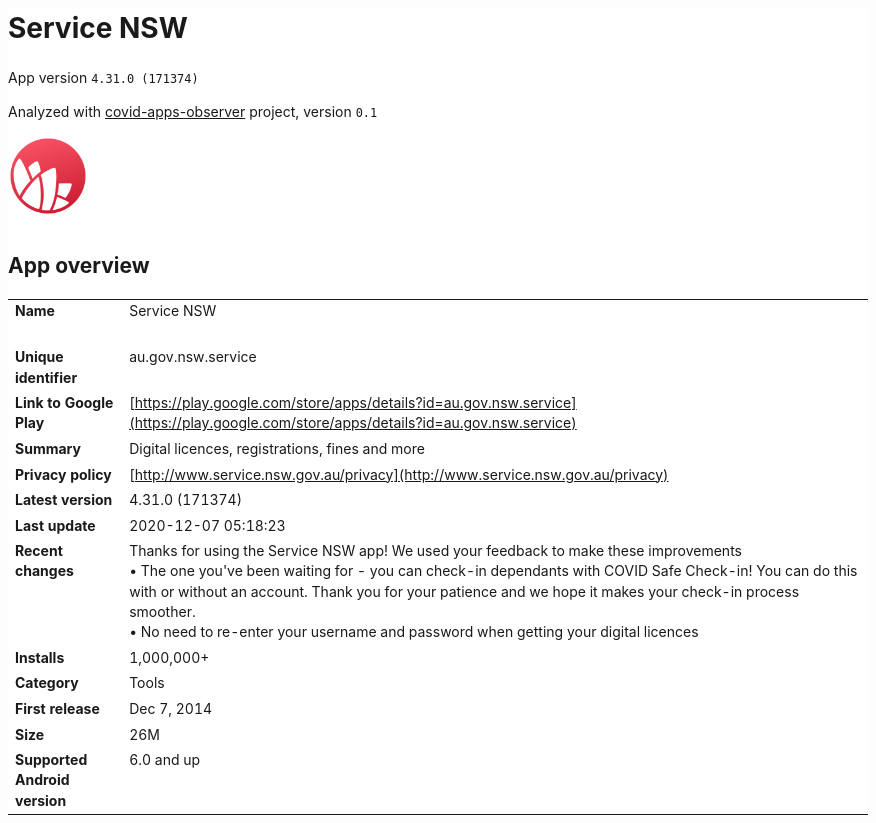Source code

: # Service NSW
App version ``4.31.0 (171374)``

Analyzed with [covid-apps-observer](http://github.com/covid-apps-observer) project, version ``0.1``

<img src="icon.png" alt="Service NSW icon" width="80"/>

## App overview
| | |
|-------------------------|-------------------------| 
| **Name**&nbsp;&nbsp;&nbsp;&nbsp;&nbsp;&nbsp;&nbsp;&nbsp;&nbsp;&nbsp;&nbsp;&nbsp;&nbsp;&nbsp;&nbsp;&nbsp;&nbsp;&nbsp;&nbsp;&nbsp;&nbsp;&nbsp;&nbsp;&nbsp;&nbsp;&nbsp;&nbsp;&nbsp;&nbsp;&nbsp;&nbsp;&nbsp;&nbsp;&nbsp;&nbsp;&nbsp;&nbsp;&nbsp;&nbsp;&nbsp;  | Service NSW |
| **Unique identifier** | au.gov.nsw.service |
| **Link to Google Play** | [https://play.google.com/store/apps/details?id=au.gov.nsw.service](https://play.google.com/store/apps/details?id=au.gov.nsw.service) |
| **Summary**  | Digital licences, registrations, fines and more |
| **Privacy policy** | [http://www.service.nsw.gov.au/privacy](http://www.service.nsw.gov.au/privacy) |
| **Latest version** | 4.31.0 (171374) |
| **Last update** | 2020-12-07 05:18:23 |
| **Recent changes** | Thanks for using the Service NSW app! We used your feedback to make these improvements<br>• The one you&#39;ve been waiting for - you can check-in dependants with COVID Safe Check-in! You can do this with or without an account. Thank you for your patience and we hope it makes your check-in process smoother.<br>• No need to re-enter your username and password when getting your digital licences |
| **Installs**  | 1,000,000+ |
| **Category** | Tools |
| **First release** | Dec 7, 2014 |
| **Size**  | 26M |
| **Supported Android version**  | 6.0 and up |
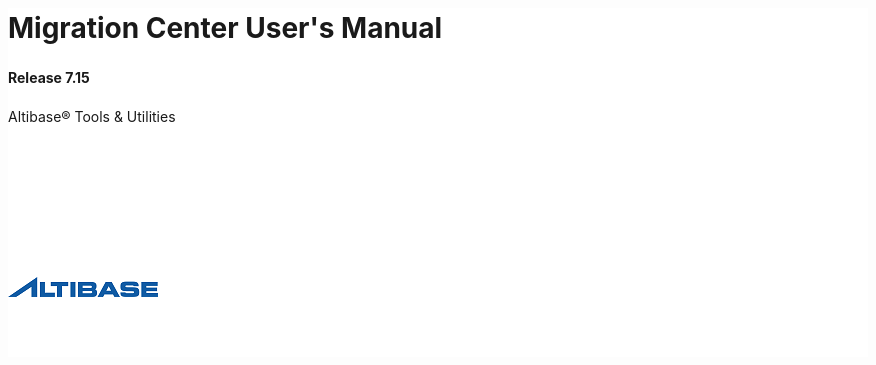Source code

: # Migration Center User's Manual

#### Release 7.15

Altibase® Tools & Utilities

<br><br><br><br><br><br> 







































 

<div align="left">
    <img src="media/common/e5cfb3761673686d093a3b00c062fe7a.png">
</div>


<br><br>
#####
Work request -
Please rewrite the lines of the listing above as a numbered list, from the line with "Center User's Manual" up to and including the last line of the listing, skipping any blank lines.

Output -
1. : # Migration Center User's Manual
2. #### Release 7.15
3. Altibase® Tools & Utilities
4. <br><br><br><br><br><br> 
5. <div align="left">
6.     <img src="media/common/e5cfb3761673686d093a3b00c062fe7a.png">
7. </div>
8. <br><br>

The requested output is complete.